> WHAT YOU HAVE TO DO
Report every line below that has the string "PROCEEDS" in it.

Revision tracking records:
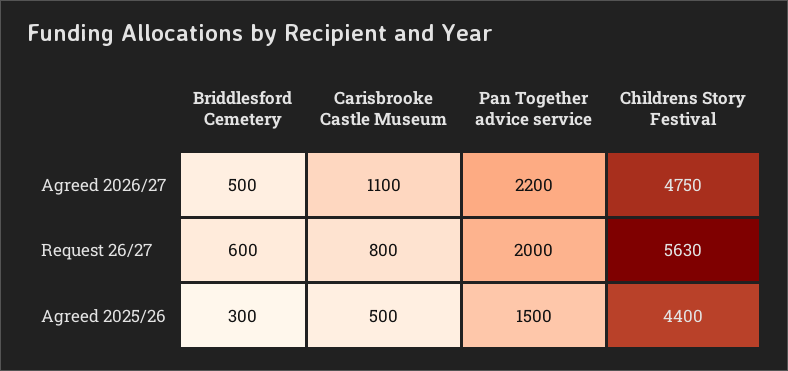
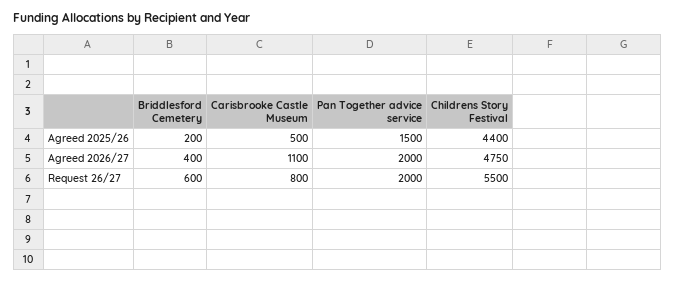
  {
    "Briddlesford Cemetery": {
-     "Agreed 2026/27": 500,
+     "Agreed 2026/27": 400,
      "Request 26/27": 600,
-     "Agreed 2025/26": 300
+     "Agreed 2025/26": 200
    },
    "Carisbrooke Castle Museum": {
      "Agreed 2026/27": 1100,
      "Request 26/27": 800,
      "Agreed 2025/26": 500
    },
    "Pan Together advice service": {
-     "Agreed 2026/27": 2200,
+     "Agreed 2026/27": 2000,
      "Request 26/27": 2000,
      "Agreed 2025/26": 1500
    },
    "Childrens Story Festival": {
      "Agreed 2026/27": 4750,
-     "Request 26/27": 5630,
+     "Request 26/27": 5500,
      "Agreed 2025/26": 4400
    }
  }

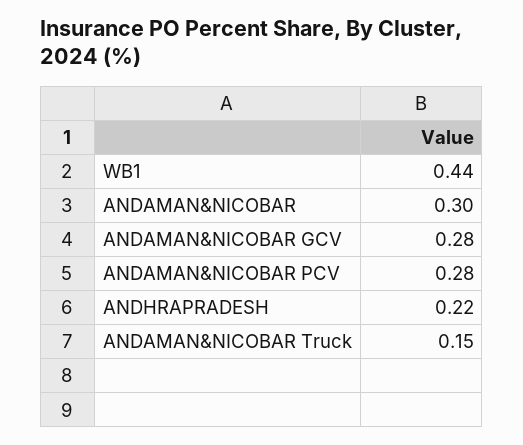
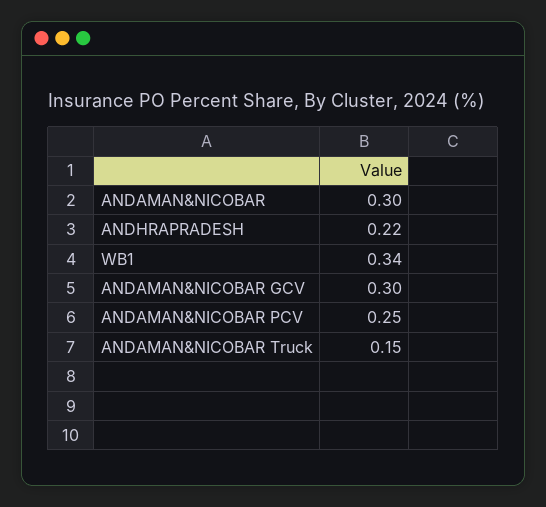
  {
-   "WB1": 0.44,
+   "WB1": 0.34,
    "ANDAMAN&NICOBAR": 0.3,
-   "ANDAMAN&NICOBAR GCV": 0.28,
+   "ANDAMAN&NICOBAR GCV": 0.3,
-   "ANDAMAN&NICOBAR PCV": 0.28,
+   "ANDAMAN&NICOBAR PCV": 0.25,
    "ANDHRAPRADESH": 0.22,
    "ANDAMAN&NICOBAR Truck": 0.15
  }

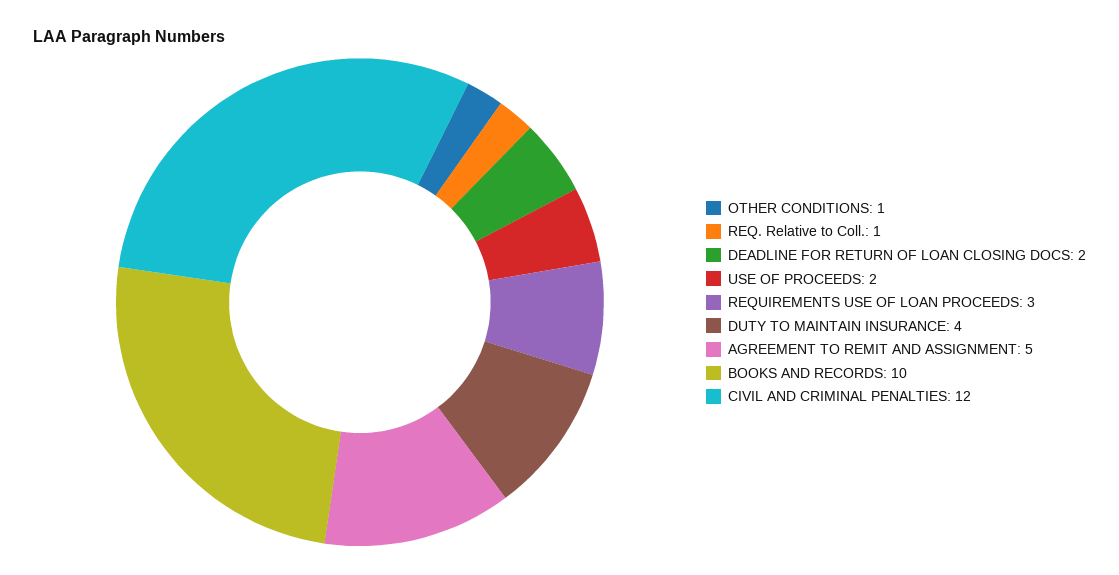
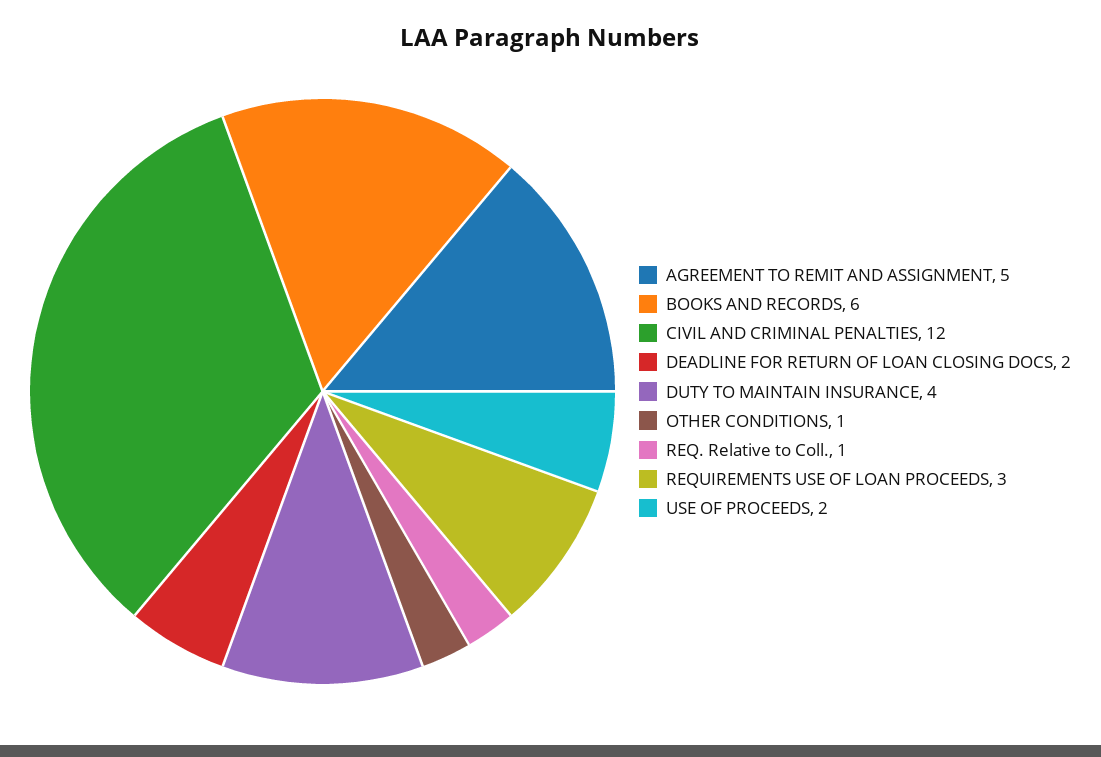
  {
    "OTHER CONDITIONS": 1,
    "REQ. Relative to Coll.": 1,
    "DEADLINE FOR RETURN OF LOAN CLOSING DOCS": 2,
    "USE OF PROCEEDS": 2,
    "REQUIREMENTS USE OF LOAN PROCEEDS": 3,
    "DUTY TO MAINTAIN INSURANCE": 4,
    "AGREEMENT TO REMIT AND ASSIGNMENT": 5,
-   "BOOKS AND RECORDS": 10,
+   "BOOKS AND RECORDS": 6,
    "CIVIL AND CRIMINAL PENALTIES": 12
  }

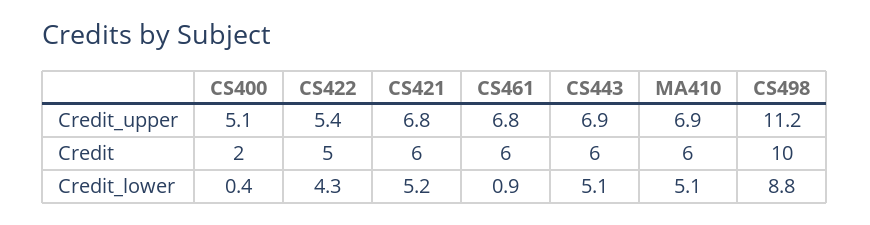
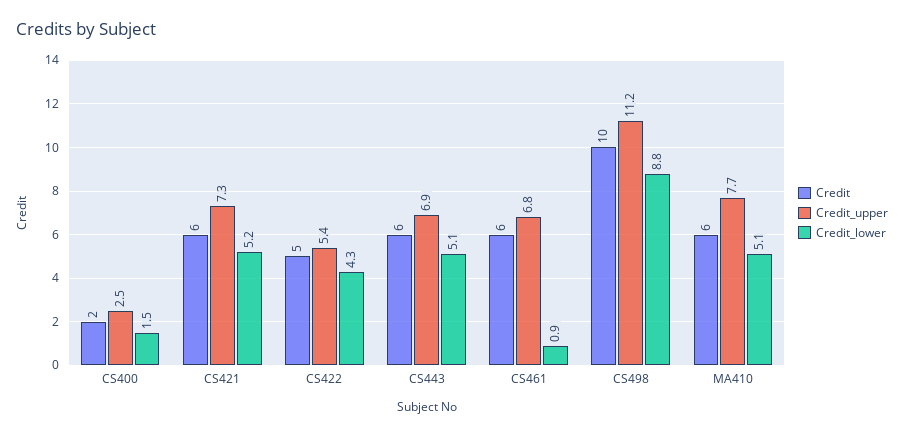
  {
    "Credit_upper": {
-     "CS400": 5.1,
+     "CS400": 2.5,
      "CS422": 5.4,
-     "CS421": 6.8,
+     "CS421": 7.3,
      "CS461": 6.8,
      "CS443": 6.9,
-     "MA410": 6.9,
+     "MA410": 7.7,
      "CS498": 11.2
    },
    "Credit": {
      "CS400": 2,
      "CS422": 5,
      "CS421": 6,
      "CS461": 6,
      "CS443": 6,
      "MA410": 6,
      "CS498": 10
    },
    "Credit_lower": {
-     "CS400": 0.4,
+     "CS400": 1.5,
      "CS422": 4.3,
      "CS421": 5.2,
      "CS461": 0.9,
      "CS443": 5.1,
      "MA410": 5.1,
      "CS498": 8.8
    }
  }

> ANSWER TO THIS EXERCISE
    "USE OF PROCEEDS": 2,
    "REQUIREMENTS USE OF LOAN PROCEEDS": 3,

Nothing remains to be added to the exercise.